Saturday, May 12, 2018

Real or Not Real?

    The story I’ve been working on since, it sometimes seems, forever, has experienced significant changes as it’s evolved.  It began as historical fiction, but now has moved into the realm of speculative fiction.
    While working in the framework of history, I learned a number of things. First, I’m hung up on fact. This isn’t to say that an historical novel can’t imaginatively elaborate on events or characters, but I find that for me, the essential facts have to be accurate. Even if you're writing an alternative history, it has to start from actual known fact.
Clementinum, Prague
     If facts are unknowable right now, but potentially discoverable—that is, at present there’s no record, but buried somewhere in an archive, a record may exist—I’m uncomfortable filling in that gap with imaginary facts.
    Second, truth is as important in fiction as in non-fiction.  Truth isn’t the same thing as fact, although they’re related.  I understand truth as essence, the core of meaning. A novel, even if set in a world that objectively never existed except in the author’s imagination, can be true if the created world and the characters who occupy it conform to the reality that defines their context.
    Since the world I was originally writing about involved historical places set in a specific historical era, subject to objective facts I couldn’t nail down, I decided to let it go. The option for telling the story I want to tell was to create my own world and imbue it with facts that would form a coherent reality. This isn’t an easy process! In pursuit of the truth that is at the core of this imaginary world, I still have to align the facts in such a way as to create a reality that works—even where the fantastic or the surreal may intrude. In other words, I can’t just pick facts I like and ignore the logical implications flowing from those facts. If a river is unpredictable and changeable in chapter 3, it can’t suddenly become navigable and calm in chapter 5 absent a reason for the change: wizardry, engineering, natural disruption of some kind… there’s got to be a reason or the story loses its credibility.

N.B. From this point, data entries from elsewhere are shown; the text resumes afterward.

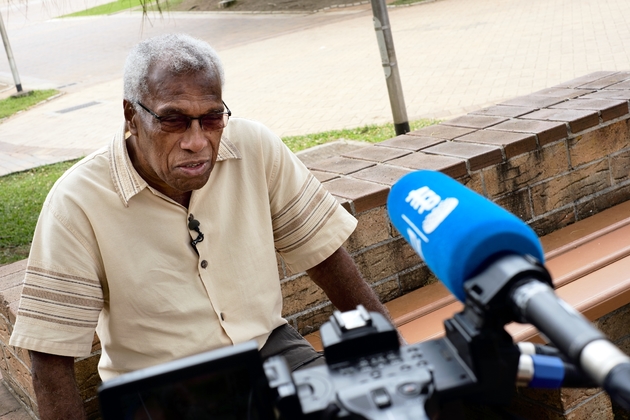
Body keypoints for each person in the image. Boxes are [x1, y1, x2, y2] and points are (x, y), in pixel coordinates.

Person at [9, 33, 398, 419]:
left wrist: (399, 361)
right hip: (159, 390)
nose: (197, 141)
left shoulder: (255, 147)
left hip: (269, 350)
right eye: (173, 120)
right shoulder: (76, 201)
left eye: (211, 117)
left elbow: (327, 259)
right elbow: (50, 358)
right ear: (131, 116)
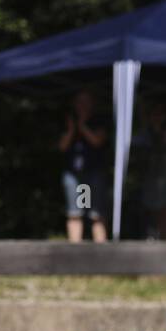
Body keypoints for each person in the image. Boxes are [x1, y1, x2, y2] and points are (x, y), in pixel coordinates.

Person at [58, 89, 110, 242]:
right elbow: (62, 147)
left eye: (86, 101)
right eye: (79, 102)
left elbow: (97, 141)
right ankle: (75, 251)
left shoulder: (98, 121)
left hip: (93, 173)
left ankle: (101, 251)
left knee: (96, 213)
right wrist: (72, 129)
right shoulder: (68, 122)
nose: (83, 105)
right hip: (74, 174)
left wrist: (82, 126)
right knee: (75, 212)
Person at [136, 101, 166, 240]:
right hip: (153, 174)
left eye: (160, 114)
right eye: (154, 114)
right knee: (155, 210)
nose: (157, 117)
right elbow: (139, 149)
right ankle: (158, 240)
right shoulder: (145, 131)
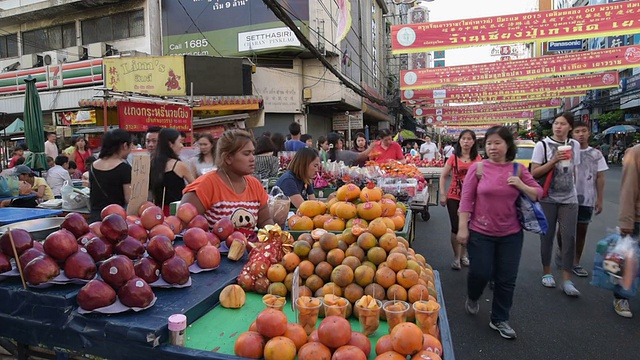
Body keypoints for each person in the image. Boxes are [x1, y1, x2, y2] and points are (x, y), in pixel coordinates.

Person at [458, 126, 542, 340]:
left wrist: (521, 184)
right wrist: (462, 227)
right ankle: (473, 296)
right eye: (489, 143)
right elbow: (466, 200)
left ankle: (499, 319)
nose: (492, 147)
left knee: (506, 279)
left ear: (507, 145)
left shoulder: (518, 169)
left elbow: (537, 193)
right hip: (480, 231)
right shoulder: (478, 168)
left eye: (497, 143)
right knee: (480, 272)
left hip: (511, 234)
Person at [181, 129, 274, 236]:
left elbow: (265, 221)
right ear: (228, 158)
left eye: (253, 153)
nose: (253, 158)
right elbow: (185, 226)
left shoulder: (255, 185)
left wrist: (273, 234)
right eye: (246, 154)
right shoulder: (205, 186)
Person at [531, 112, 582, 297]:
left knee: (569, 237)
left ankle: (567, 279)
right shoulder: (542, 145)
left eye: (562, 124)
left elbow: (573, 170)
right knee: (547, 235)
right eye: (556, 123)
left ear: (569, 127)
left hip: (570, 198)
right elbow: (534, 172)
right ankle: (547, 272)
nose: (558, 127)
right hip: (548, 198)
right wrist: (553, 160)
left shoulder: (574, 144)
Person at [556, 121, 608, 277]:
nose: (581, 134)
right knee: (563, 231)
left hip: (587, 199)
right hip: (566, 198)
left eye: (584, 131)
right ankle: (562, 252)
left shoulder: (596, 154)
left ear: (589, 133)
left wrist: (600, 199)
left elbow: (600, 177)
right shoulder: (566, 151)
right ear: (572, 134)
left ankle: (575, 262)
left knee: (581, 230)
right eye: (577, 131)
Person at [439, 130, 482, 270]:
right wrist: (443, 194)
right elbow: (443, 175)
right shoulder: (453, 158)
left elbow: (482, 178)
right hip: (454, 196)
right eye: (463, 139)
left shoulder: (478, 158)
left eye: (469, 139)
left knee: (468, 227)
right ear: (459, 141)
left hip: (471, 198)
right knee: (456, 227)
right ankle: (456, 257)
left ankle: (464, 255)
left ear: (473, 141)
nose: (466, 141)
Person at [611, 144, 640, 318]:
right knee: (629, 261)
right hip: (636, 218)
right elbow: (628, 189)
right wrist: (626, 221)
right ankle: (621, 297)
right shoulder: (636, 153)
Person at [88, 129, 132, 222]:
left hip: (96, 217)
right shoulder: (124, 168)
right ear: (124, 145)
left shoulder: (93, 166)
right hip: (116, 219)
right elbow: (129, 198)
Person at [150, 129, 195, 216]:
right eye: (180, 142)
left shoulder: (152, 164)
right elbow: (195, 186)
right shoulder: (179, 165)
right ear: (170, 144)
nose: (181, 146)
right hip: (177, 212)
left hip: (156, 213)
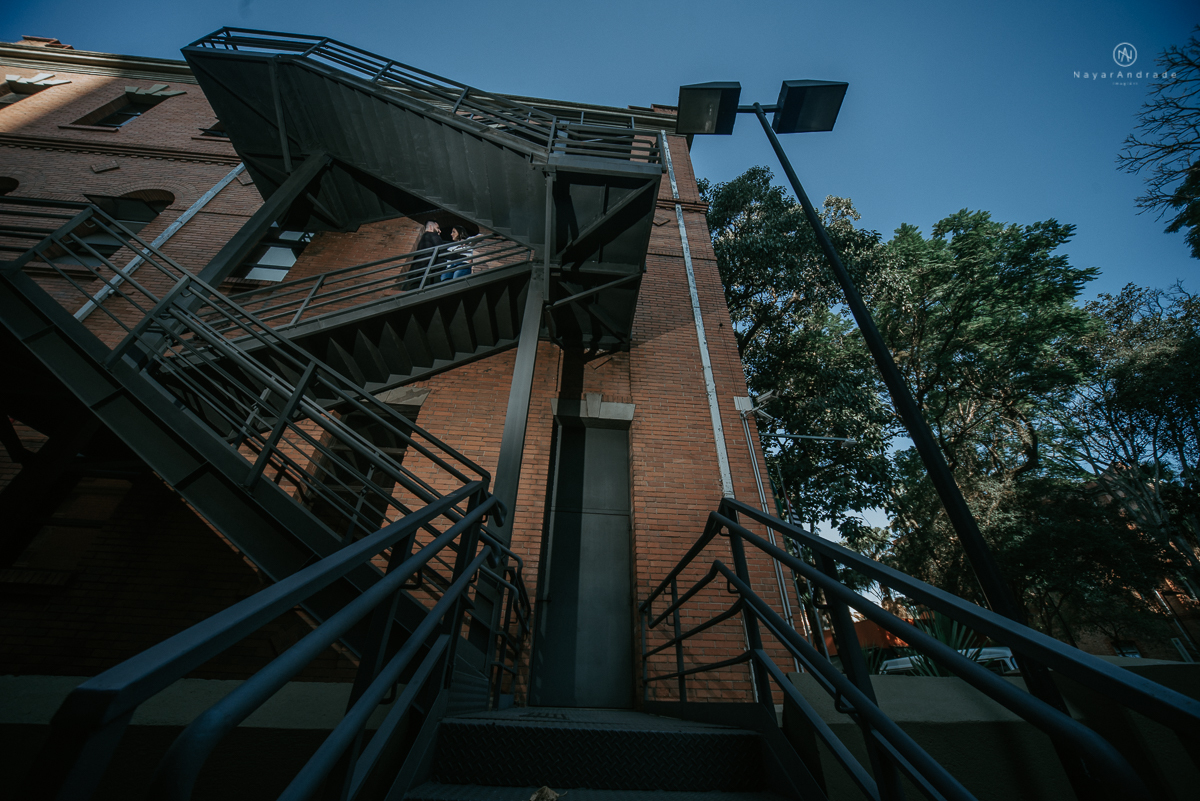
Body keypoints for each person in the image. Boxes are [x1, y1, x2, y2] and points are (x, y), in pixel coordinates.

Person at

    These concepts—truth, fact, reality—pretty much govern my perception of daily life in the world where I live: present day Maine, a chilly corner of the United States, in the early 21st century. Which is why over the past few months, whenever I look at what’s going on in my culture, in my country, I find myself severely disoriented: there’s a major dissonance between what the facts are telling me about reality, and what my government, especially the executive branch, is telling me about reality.
    The withdrawal from the Iran agreement is a case in point. According to the president, it had to be scrapped because the United States and its allies are unable to stop Iran from building a nuclear weapon “under the decaying and rotten structure of the current agreement.” Yet the U.S. Defense Department affirmed Iran was abiding by the agreement, the U.S. security agencies agreed, and U.S. allies also assert that Iran is in compliance. Compliance, by definition, means Iran is not building nuclear weapons. So the objective fact is that nuclear weapons are not being built, and therefore, there’s no inability to stop Iran from building them—although it is true that you are unable to stop something that doesn't exist in the first place.
    The truth of the reason for withdrawal seems to me to lie in the close of the remarks by the president when he announced it: a statement explicitly directed to the “long-suffering people of Iran.”  He said:  “[T]he future of Iran belongs to its people. They are the rightful heirs to a rich culture and an ancient land, and they deserve a nation that does justice to their dreams, honor to their history and glory to God.” This sounds suspiciously like a call for Iranians to rise up against their government, which has by implication denied them their rightful inheritance.
AP (September 2017)
    If that’s the case, the president seems to be making up facts according to what he wants reality to be: that somehow Iran will throw off the yoke of the imams so they can realize their dreams. What he means by the reference to honoring their history and doing justice to the “glory to God” isn’t clear.
     Or maybe the remarks were just meant to inspire Iranians to somehow force their government to renegotiate an internationally accepted multilateral agreement because one party doesn't like it.
    But maybe I’m being overly generous. Maybe the president doesn’t have any vision, no matter how distorted, of the reality of the Iranian situation. Maybe it really is just a case of undoing anything his predecessor did because he can.
    Whatever the case, it doesn’t make the assessment of noncompliance true, it doesn’t change the actual terms of the agreement into something that was never agreed, and it doesn’t alter objective reality or the facts that constitute it. It instead injects a dangerous delusion into the complex tensions of the Middle East, even as it puts the U.S. in the position of a rogue nation, that is, one that ignores the obligations of international law, thereby continuing the downward spiral of America’s credibility… one hopes not irretrievably.
     In the novel Mockingjay by Suzanne Collins, Peeta Mellark, after he's subjected to severe brainwashing, suffers from an inability to interpret his memories according to what happened in actuality. The tension between his memory of real facts used to build false interpretation of what they mean and those false interpretations is profoundly disorienting to Peeta, who must repeatedly ask
when a memory surfaces, "Real? Or not real?"
   It is our responsibility amidst the current barrage of misinformation, to ask the same of what we are told. We may not like the answer, we might wish the real world were other than it is, but we ignore reality and its truth at our peril.